NEW YORK (dpa-AFX) - Inflations- und Konjunktursorgen haben am Freitag die jüngste Talfahrt der US-Börsen beschleunigt. Die Inflationsrate in den USA kletterte im Mai auf den höchsten Stand seit über 40 Jahren. Die Verbraucherpreise stiegen gegenüber dem Vorjahresmonat um 8,6 Prozent. Volkswirte hatten hingegen im Schnitt eine unveränderte Inflationsrate von 8,3 Prozent erwartet. Zudem fiel die Stimmung der Verbraucher im Juni angesichts der hohen Inflation auf ein Rekordtief.

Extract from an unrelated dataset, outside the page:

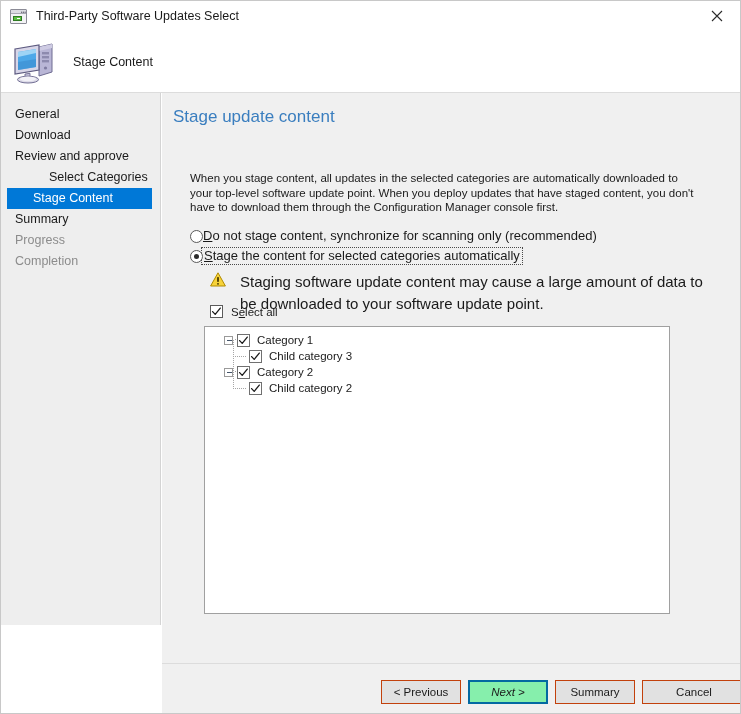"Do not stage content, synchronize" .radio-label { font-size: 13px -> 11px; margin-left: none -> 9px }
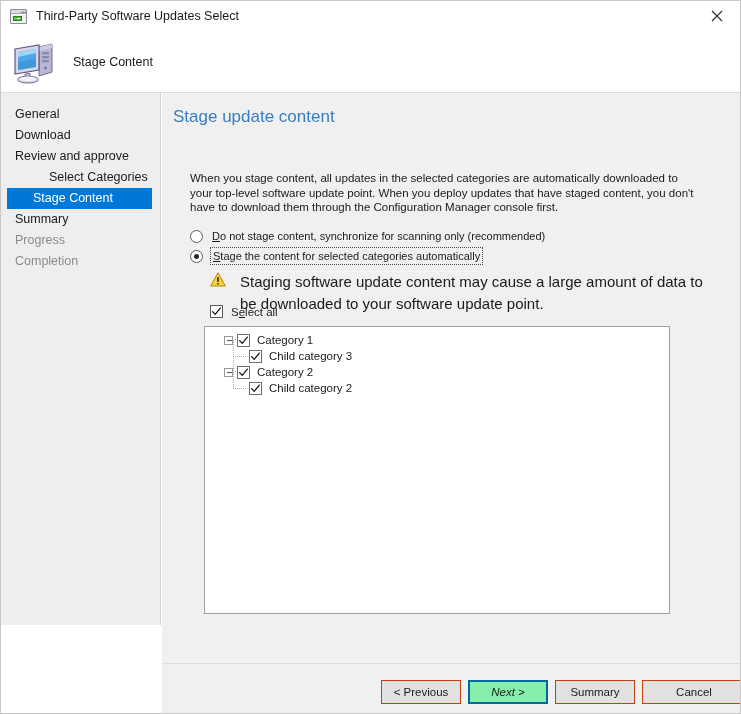"Category 1" .tree { padding: 5px 0 0 19px -> 5px 0 0 5px }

Der Leitindex Dow Jones Industrial büßte 2,73 Prozent auf 31 392,79 Punkte ein. Auf Wochensicht bedeutet dies ein Minus von 4,58 Prozent. Für den marktbreiten S&P 500 ging es am Freitag um 2,91 Prozent auf 3900,86 Punkte nach unten. Der technologielastige Nasdaq 100 knickte um 3,56 Prozent auf 11 832,82 Zähler ein. Alle drei Indizes verzeichneten damit jeweils den größten Wochenverlust seit Januar.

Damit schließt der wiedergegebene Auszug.